**Instructions to follow:** When a line below contains the word "down", it counts toward the total; give that total and nothing besides.

**Records supplied:**
=== Section Start ===

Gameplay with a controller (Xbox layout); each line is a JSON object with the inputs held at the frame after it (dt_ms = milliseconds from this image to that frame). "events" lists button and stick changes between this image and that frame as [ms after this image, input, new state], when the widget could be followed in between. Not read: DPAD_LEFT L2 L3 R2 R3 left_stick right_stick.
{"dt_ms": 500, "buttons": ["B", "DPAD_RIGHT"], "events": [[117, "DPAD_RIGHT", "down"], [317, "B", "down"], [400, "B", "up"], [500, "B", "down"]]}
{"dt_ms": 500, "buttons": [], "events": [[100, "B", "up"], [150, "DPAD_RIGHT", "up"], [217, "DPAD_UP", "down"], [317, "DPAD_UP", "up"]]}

=== Section End ===
=== Section Start ===

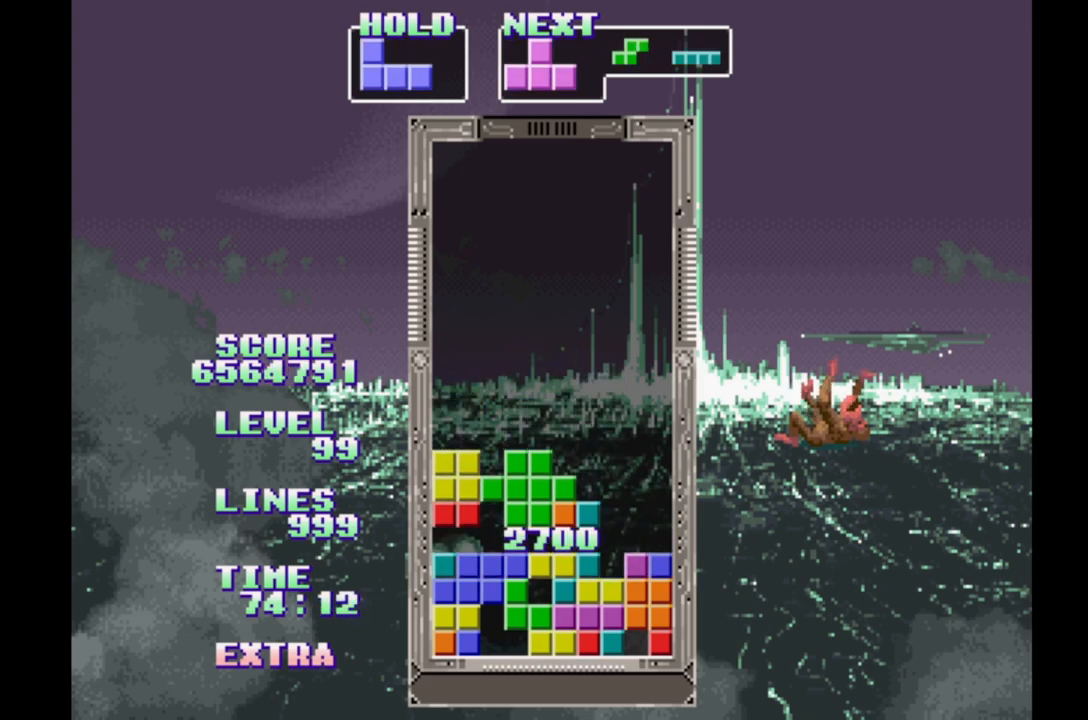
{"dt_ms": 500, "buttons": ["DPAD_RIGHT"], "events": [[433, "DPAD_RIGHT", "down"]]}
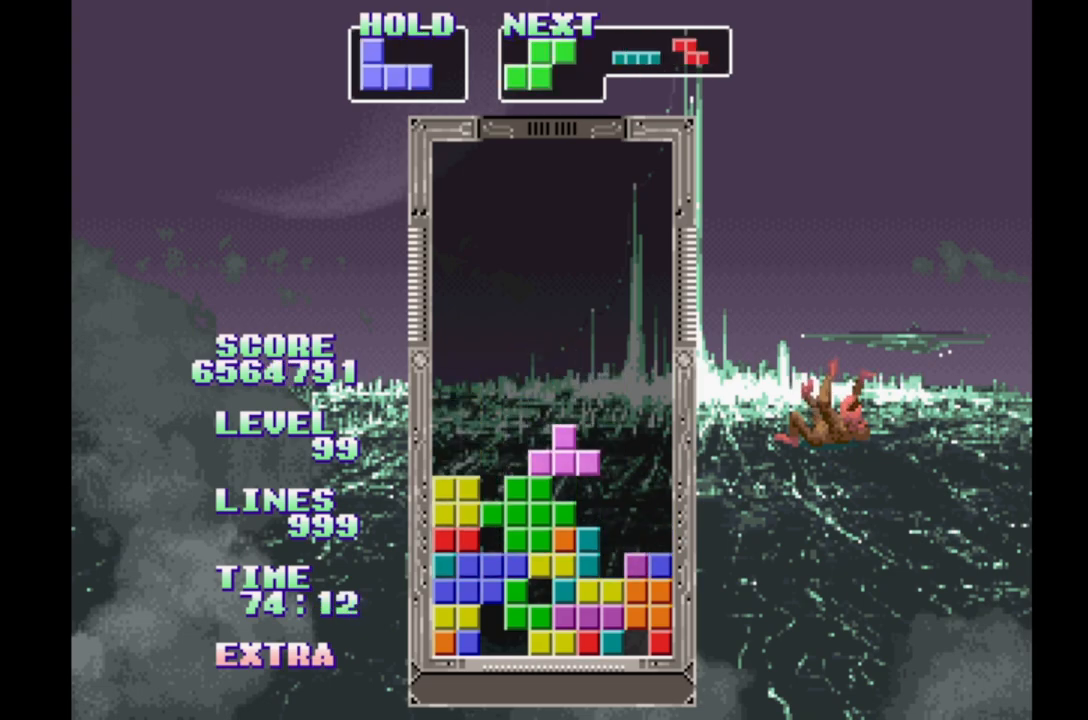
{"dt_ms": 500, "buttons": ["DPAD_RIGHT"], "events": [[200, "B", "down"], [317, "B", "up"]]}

=== Section End ===

**Response to the task:** 4